▶ [WORK ORDER] Could you set down the lines from the first line of the entries below through the line with "필드 값 목록은 Form", exactly and with no pictures?

━━ DATA SHOWN ━━

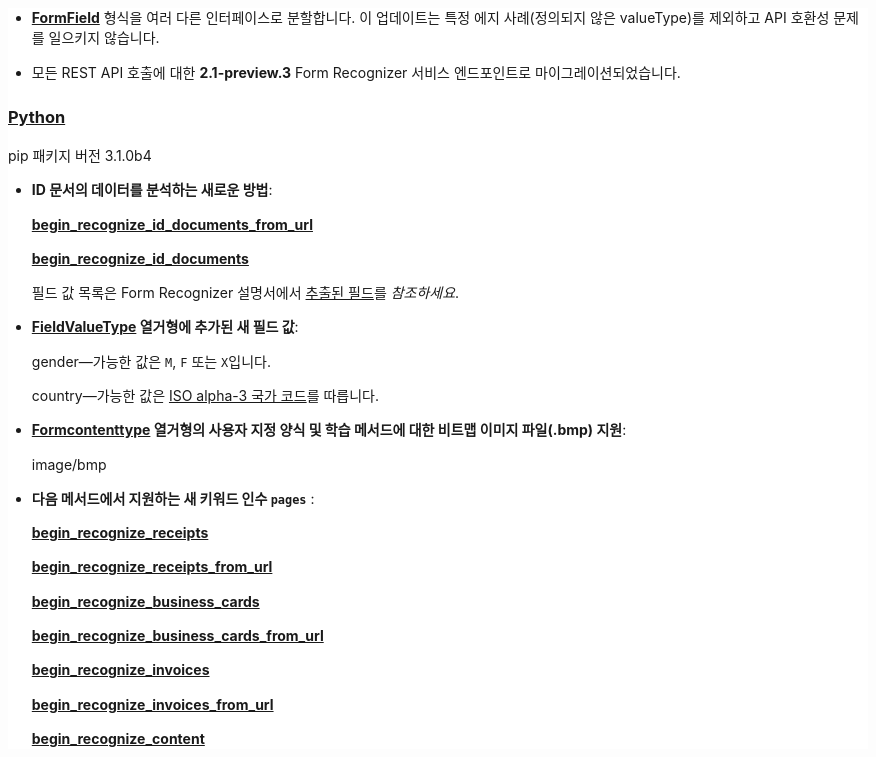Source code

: * **[FormField](/javascript/api/@azure/ai-form-recognizer/formfield?view=azure-node-preview&preserve-view=true)** 형식을 여러 다른 인터페이스로 분할합니다. 이 업데이트는 특정 에지 사례(정의되지 않은 valueType)를 제외하고 API 호환성 문제를 일으키지 않습니다.

* 모든 REST API 호출에 대한 **2.1-preview.3** Form Recognizer 서비스 엔드포인트로 마이그레이션되었습니다.

### <a name="python"></a>[**Python**](#tab/python)

pip 패키지 버전 3.1.0b4

* **ID 문서의 데이터를 분석하는 새로운 방법**:

  **[begin_recognize_id_documents_from_url](/python/api/azure-ai-formrecognizer/azure.ai.formrecognizer.formrecognizerclient?view=azure-python&preserve-view=true)**

  **[begin_recognize_id_documents](/python/api/azure-ai-formrecognizer/azure.ai.formrecognizer.formrecognizerclient?view=azure-python&preserve-view=true)**

  필드 값 목록은 Form Recognizer 설명서에서 [추출된 필드](./concept-id-document.md)를 _참조하세요_.

* **[FieldValueType](/python/api/azure-ai-formrecognizer/azure.ai.formrecognizer.fieldvaluetype?view=azure-python-preview&preserve-view=true) 열거형에 추가된 새 필드 값**:

   gender—가능한 값은 `M`, `F` 또는 `X`입니다.

  country—가능한 값은 [ISO alpha-3 국가 코드](https://www.iso.org/obp/ui/#search)를 따릅니다.

* **[Formcontenttype](/python/api/azure-ai-formrecognizer/azure.ai.formrecognizer.formcontenttype?view=azure-python-preview&preserve-view=true) 열거형의 사용자 지정 양식 및 학습 메서드에 대한 비트맵 이미지 파일(.bmp) 지원**:

    image/bmp

* **다음 메서드에서 지원하는 새 키워드 인수 `pages`** :

    **[begin_recognize_receipts](/python/api/azure-ai-formrecognizer/azure.ai.formrecognizer.formrecognizerclient?view=azure-python-preview&preserve-view=true&branch=main#begin-recognize-receipts-receipt----kwargs-)**

    **[begin_recognize_receipts_from_url](/python/api/azure-ai-formrecognizer/azure.ai.formrecognizer.formrecognizerclient?view=azure-python-preview&preserve-view=true#begin-recognize-receipts-from-url-receipt-url----kwargs-)**

   **[begin_recognize_business_cards](/python/api/azure-ai-formrecognizer/azure.ai.formrecognizer.formrecognizerclient?view=azure-python-preview&preserve-view=true#begin-recognize-business-cards-business-card----kwargs-)**

   **[begin_recognize_business_cards_from_url](/python/api/azure-ai-formrecognizer/azure.ai.formrecognizer.formrecognizerclient?view=azure-python-preview&preserve-view=true#begin-recognize-business-cards-from-url-business-card-url----kwargs-)**

   **[begin_recognize_invoices](/python/api/azure-ai-formrecognizer/azure.ai.formrecognizer.formrecognizerclient?view=azure-python-preview&preserve-view=true#begin-recognize-invoices-invoice----kwargs-)**

   **[begin_recognize_invoices_from_url](/python/api/azure-ai-formrecognizer/azure.ai.formrecognizer.formrecognizerclient?view=azure-python-preview&preserve-view=true#begin-recognize-invoices-from-url-invoice-url----kwargs-)**

   **[begin_recognize_content](/python/api/azure-ai-formrecognizer/azure.ai.formrecognizer.formrecognizerclient?view=azure-python-preview&preserve-view=true#begin-recognize-content-form----kwargs-)**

━━━

▶ [SOLUTION TO THIS TASK]
Source code

: * **[FormField](/javascript/api/@azure/ai-form-recognizer/formfield?view=azure-node-preview&preserve-view=true)** 형식을 여러 다른 인터페이스로 분할합니다. 이 업데이트는 특정 에지 사례(정의되지 않은 valueType)를 제외하고 API 호환성 문제를 일으키지 않습니다.

* 모든 REST API 호출에 대한 **2.1-preview.3** Form Recognizer 서비스 엔드포인트로 마이그레이션되었습니다.

### <a name="python"></a>[**Python**](#tab/python)

pip 패키지 버전 3.1.0b4

* **ID 문서의 데이터를 분석하는 새로운 방법**:

  **[begin_recognize_id_documents_from_url](/python/api/azure-ai-formrecognizer/azure.ai.formrecognizer.formrecognizerclient?view=azure-python&preserve-view=true)**

  **[begin_recognize_id_documents](/python/api/azure-ai-formrecognizer/azure.ai.formrecognizer.formrecognizerclient?view=azure-python&preserve-view=true)**

  필드 값 목록은 Form Recognizer 설명서에서 [추출된 필드](./concept-id-document.md)를 _참조하세요_.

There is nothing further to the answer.